The duty of forwarding the Resolves, having by the meeting been omitted to be assigned to any particular individual, I have considered it as, ex officio, devolving upon myself, & ought perhaps to apologize for having so long postponed the discharge of it.
Directly after passing the Resolutions they were handed to the printer for publication, from whom it was my intention, with as little delay as could consist with his having put them in types, to procure them for the purpose of sending you a copy.

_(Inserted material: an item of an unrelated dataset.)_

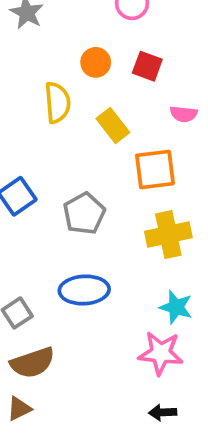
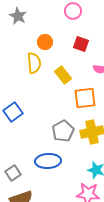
orange circle: (96, 62) -> (45, 42), moved
gray pentagon: (84, 213) -> (63, 131), moved

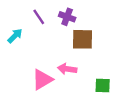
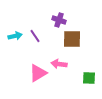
purple line: (39, 17) -> (35, 36), moved
cyan arrow: (15, 36) -> (15, 36), turned 32

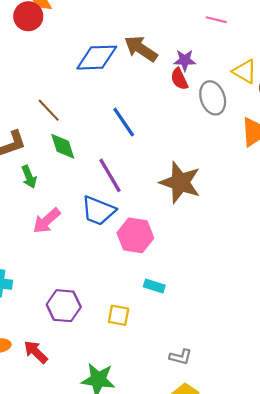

The alarming progress of a Disorder which has recently afflicted us, persuaded me, in the mean time, at the solicitations of my family friends in a neighboring town, to retire a little suddenly from Hartford, so that it became inconvenient, immediately to make to you the enclosure which I could have wished. I might, to be sure, since my return, have been a little more prompt in making amends for the past, but the Resolutions having gone out before the public & most probably fallen under your observation, in the papers, I was led to indulge myself in some delay which I should rather ask of you to forgive than attempt entirely to justify.
RC (DLC); between dateline and salutation: “Thomas Jefferson Esqr Late president of the U. States”; endorsed by TJ as a letter from “Low Jonathan” received 6 Apr. 1809 and so recorded (with the notation: “resolns.”) in SJL.
Jonathan Law was appointed postmaster at Hartford, Connecticut, on 1 July 1809 (CtY: Bristol Family Papers; DNA: RG 28, RAP). The enclosed resolves may have been the “Republican Protest” signed by Jabez Fitch and thirty-six other members of the Connecticut House of Representatives, Hartford, 2 Mar. 1809, consisting of five resolves supporting the Embargo and protesting against four anti-Embargo resolves passed that day by a majority of the Connecticut House as assuming “unwarranted authority” and being “directly at war with the laws of the United States” (printed in Hartford American Mercury, 9 Mar. 1809). The disorder may have been an outbreak of spotted fever (typhus) in Hartford that caused numerous deaths in February and March 1809 (American Mercury, 23 Feb. 1809; Hartford Connecticut Courant, 1, 8 Mar. 1809).